_Supplied text:_
************

More details and the motivation behind this approach are given here.
In November 2018, two solutions were submitted to MPEG in response to its Call for Proposals (CfP) on new video coding technology with «simplified coding structure and an accelerated development time of 12 months» [ source]. Two months later, at its January 2019 meeting, MPEG evaluated both proposals [ report] and selected the one by Samsung, Huawei, and Qualcomm (a description of which is provided here) as the starting point of the EVC standardization. The relevant EVC documents are provided on the following web pages. Note that an MPEG user name and password are required to access these pages, which implies that this standardization is essentially closed-source.
In its first revision, MPEG-5 EVC roughly matches the joint MPEG-H/ITU-T HEVC in both objective (PSNR) and subjective (visual quality) performance when operated in its so-called Baseline profile setup, at least according to the CfP evaluation. Its Main profile configuration, however, was verified to already deliver 24 % better coding efficiency than HEVC, which may increase by a few percent until the end of EVC's development.
(Update Oct. 2019 ETM 3.0 provides about 26 % rate reduction over HEVC [ source], which should be very close to the final performance that this coding standard will offer.) Note that this value remains roughly 13 % short of the latest results for MPEG-I VVC. The next few years will show which of these two codecs will achieve a wider market adoption. I will update this section once the EVC codec software has been published. By then, the specification text will have become available as ISO/IEC standard 23094-1.

************

_Given material:_
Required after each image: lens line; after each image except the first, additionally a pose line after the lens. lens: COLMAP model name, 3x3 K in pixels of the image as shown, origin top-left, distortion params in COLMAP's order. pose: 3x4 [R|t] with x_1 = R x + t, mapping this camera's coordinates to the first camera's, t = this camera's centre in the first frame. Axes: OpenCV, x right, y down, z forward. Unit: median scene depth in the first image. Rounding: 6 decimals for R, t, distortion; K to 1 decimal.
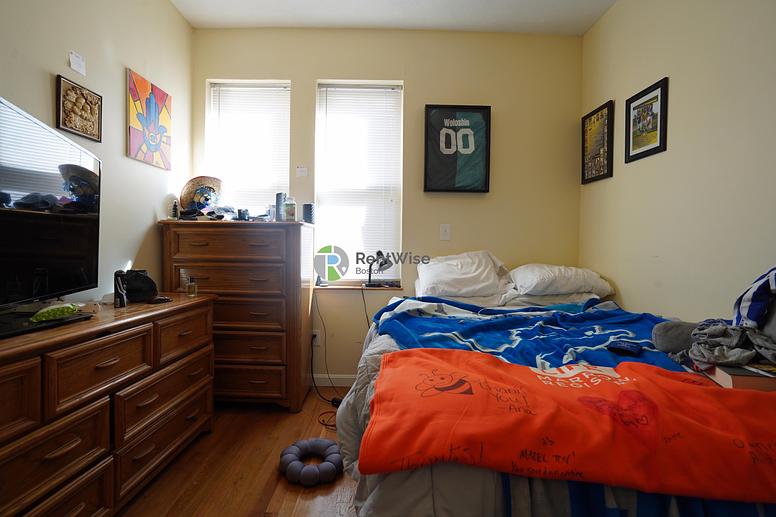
lens RADIAL K [[364.6, 0, 392.6], [0, 364.6, 255.8], [0, 0, 1]] dist [-0.042075, 0.014600]
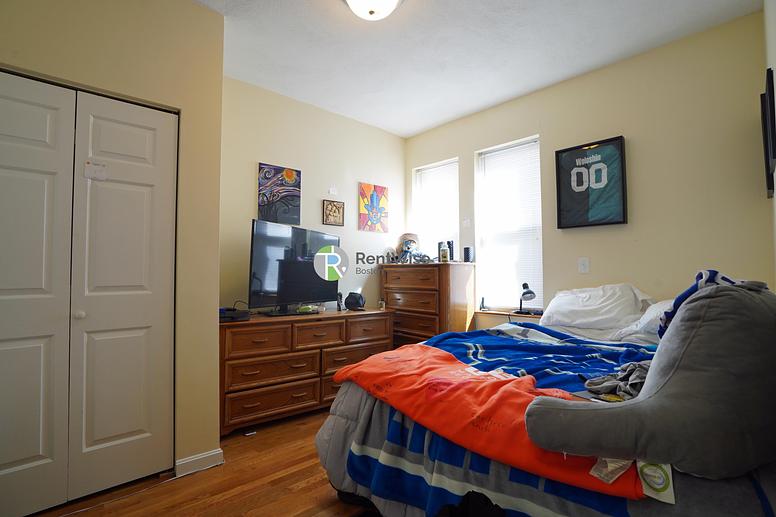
lens RADIAL K [[364.6, 0, 383.4], [0, 364.6, 260.6], [0, 0, 1]] dist [-0.042075, 0.014600]
pose [[0.675248, -0.036454, -0.736690, 0.538417], [-0.013315, 0.998013, -0.061589, -0.008188], [0.737471, 0.051397, 0.673421, -0.113955]]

************

Reproduce the passage on MPEG-5 EVC word for word, beginning at the words "More details and" and stopping after "is essentially closed-source.".

More details and the motivation behind this approach are given here.
In November 2018, two solutions were submitted to MPEG in response to its Call for Proposals (CfP) on new video coding technology with «simplified coding structure and an accelerated development time of 12 months» [ source]. Two months later, at its January 2019 meeting, MPEG evaluated both proposals [ report] and selected the one by Samsung, Huawei, and Qualcomm (a description of which is provided here) as the starting point of the EVC standardization. The relevant EVC documents are provided on the following web pages. Note that an MPEG user name and password are required to access these pages, which implies that this standardization is essentially closed-source.